初日メンバーには、“AKB48の次世代”といわれる17期~19期から7人が選抜された。新公演で唯一ソロ曲『2月のMermaid』を披露した18期研究生の八木愛月は、「研究生の立場でソロ曲をいただけるなんて思ってなかったですし、自分では可愛い曲は似合わないなって思っていたんです。リハーサルで先輩方が前に居てたくさん盛り上げて、私を笑顔にしようとしてくださっている姿が本当に優しくてありがたかったなって」と涙声に。次世代メンバーの中心に立つ佐藤綺星は、「初日公演までの期間はかけがえのない時間でしたし、先輩たちと同じように新劇場に対して強い気持ちを持って過ごしていました。まだまだ私たちは未熟なんですけど、一緒に新公演を作り上げていきたいです」と力を込めた。

オープニングセレモニーのテープカットには、AKB48 の1期生で初代総監督の高橋みなみが登場。新劇場の印象を聞かれると、「お金かかってんなぁ~って!!」と笑いながら第一声。「楽屋に入らせてもらったら、メンバーたちが『まずはトイレを見てください!』って。最初に改修工事の話を聞いたときは寂しさもありましたが、完成した劇場を見てこれでよかったんだなと。令和の時代に合わせたブラッシュアップがされたんだなと思いましたね」と笑顔を見せた。
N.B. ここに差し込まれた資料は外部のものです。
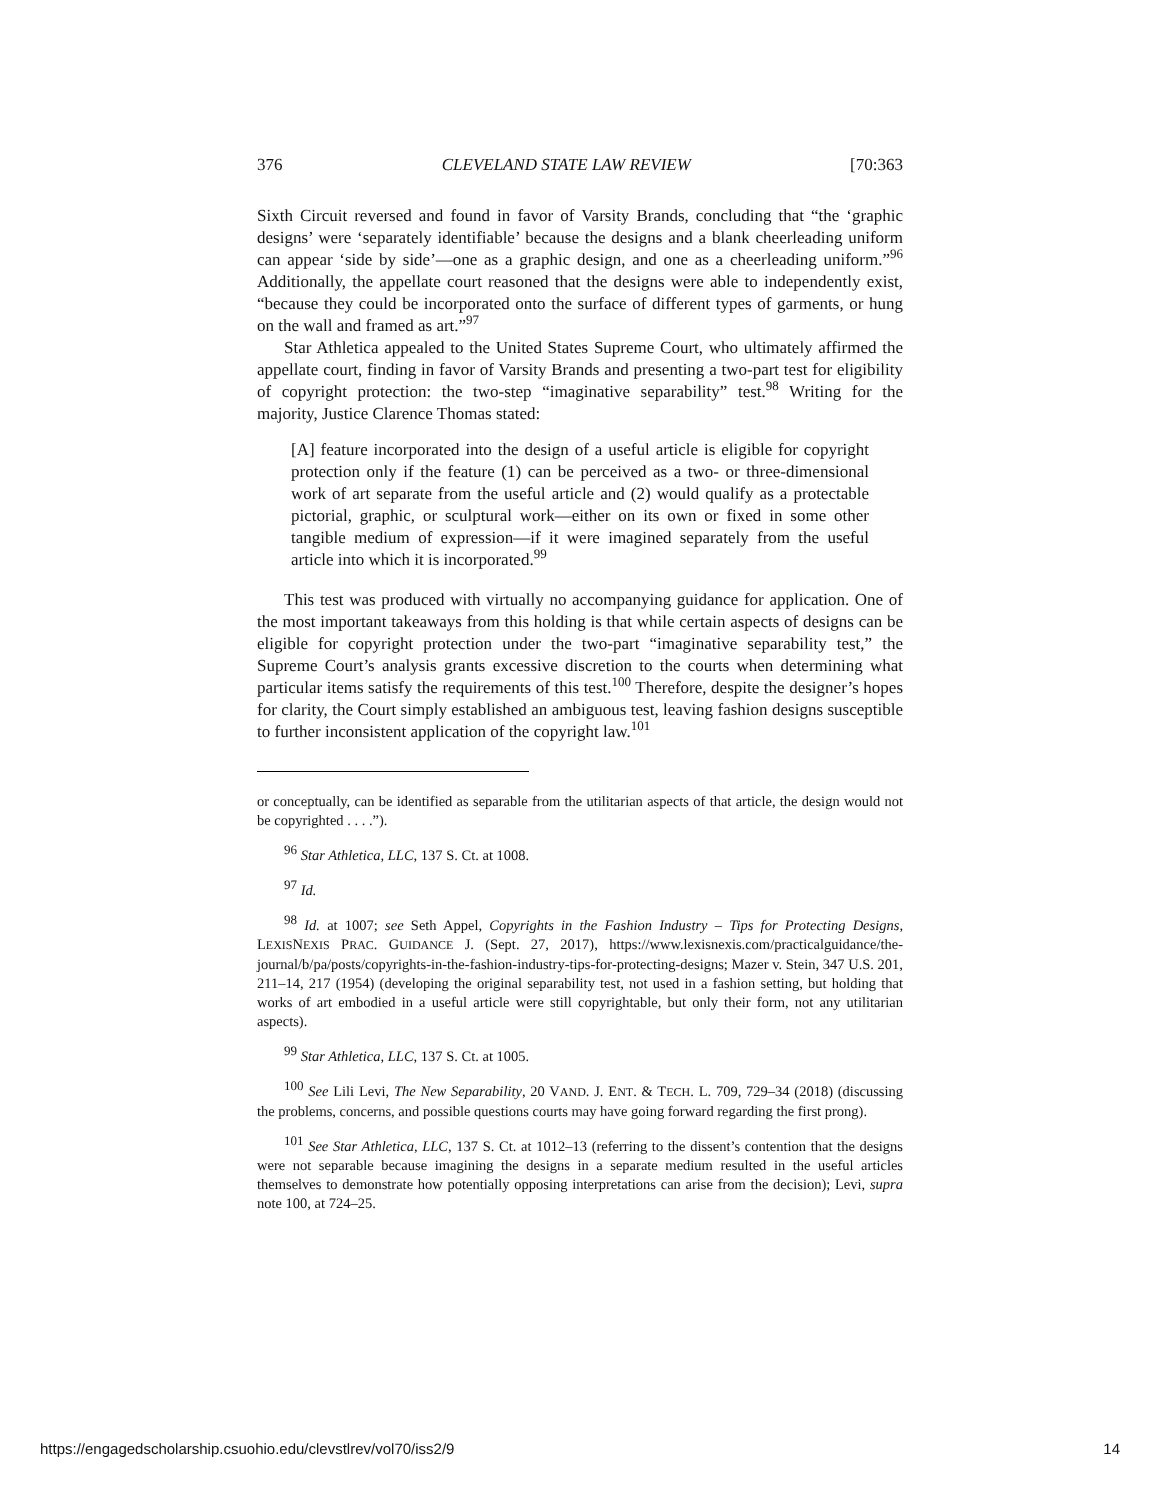376 CLEVELAND STATE LAW REVIEW [70:363
Sixth Circuit reversed and found in favor of Varsity Brands, concluding that “the ‘graphic designs’ were ‘separately identifiable’ because the designs and a blank cheerleading uniform can appear ‘side by side’—one as a graphic design, and one as a cheerleading uniform.”<sup>96</sup> Additionally, the appellate court reasoned that the designs were able to independently exist, “because they could be incorporated onto the surface of different types of garments, or hung on the wall and framed as art.”<sup>97</sup>
Star Athletica appealed to the United States Supreme Court, who ultimately affirmed the appellate court, finding in favor of Varsity Brands and presenting a two-part test for eligibility of copyright protection: the two-step “imaginative separability” test.<sup>98</sup> Writing for the majority, Justice Clarence Thomas stated:
[A] feature incorporated into the design of a useful article is eligible for copyright protection only if the feature (1) can be perceived as a two- or three-dimensional work of art separate from the useful article and (2) would qualify as a protectable pictorial, graphic, or sculptural work—either on its own or fixed in some other tangible medium of expression—if it were imagined separately from the useful article into which it is incorporated.<sup>99</sup>
This test was produced with virtually no accompanying guidance for application. One of the most important takeaways from this holding is that while certain aspects of designs can be eligible for copyright protection under the two-part “imaginative separability test,” the Supreme Court’s analysis grants excessive discretion to the courts when determining what particular items satisfy the requirements of this test.<sup>100</sup> Therefore, despite the designer’s hopes for clarity, the Court simply established an ambiguous test, leaving fashion designs susceptible to further inconsistent application of the copyright law.<sup>101</sup>
or conceptually, can be identified as separable from the utilitarian aspects of that article, the design would not be copyrighted . . . .”).
<sup>96</sup> Star Athletica, LLC, 137 S. Ct. at 1008.
<sup>97</sup> Id.
<sup>98</sup> Id. at 1007; see Seth Appel, Copyrights in the Fashion Industry – Tips for Protecting Designs, LEXISNEXIS PRAC. GUIDANCE J. (Sept. 27, 2017), https://www.lexisnexis.com/practicalguidance/the-journal/b/pa/posts/copyrights-in-the-fashion-industry-tips-for-protecting-designs; Mazer v. Stein, 347 U.S. 201, 211–14, 217 (1954) (developing the original separability test, not used in a fashion setting, but holding that works of art embodied in a useful article were still copyrightable, but only their form, not any utilitarian aspects).
<sup>99</sup> Star Athletica, LLC, 137 S. Ct. at 1005.
<sup>100</sup> See Lili Levi, The New Separability, 20 VAND. J. ENT. & TECH. L. 709, 729–34 (2018) (discussing the problems, concerns, and possible questions courts may have going forward regarding the first prong).
<sup>101</sup> See Star Athletica, LLC, 137 S. Ct. at 1012–13 (referring to the dissent’s contention that the designs were not separable because imagining the designs in a separate medium resulted in the useful articles themselves to demonstrate how potentially opposing interpretations can arise from the decision); Levi, supra note 100, at 724–25.
https://engagedscholarship.csuohio.edu/clevstlrev/vol70/iss2/9 14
20周年という大きな節目に、倉野尾は「今のAKB48で再び東京ドームを目指す」と宣言。「私が総監督に就任して半年。先輩方の後を追うんじゃなくて、自分たちが作り上げていく、この新公演の準備をする期間に目指したいという気持ちが芽生えました」と説明。


その決意を横で頷きながら聞いていた高橋は、「夢を掲げて言葉にするっていうのはどれだけ大変なことかというのは、私も総監督時代に経験させてもらっています。でも誰かがスタートを切らないとそこに向かって走り出すことは難しい。劇場公演は秋元先生からの手紙です。『ここからだ』公演がAKB48をまた新しいフェーズに連れていってくれるものだと思うので叶えてほしいと思います! ぜひ、行ってください!」と背中を押した。


19年前に観客7人の初演から始まり、国民的アイドルまで駆け上がったAKB48。常に予定調和を壊し続けてきた彼女たちの20年目に期待をしたい。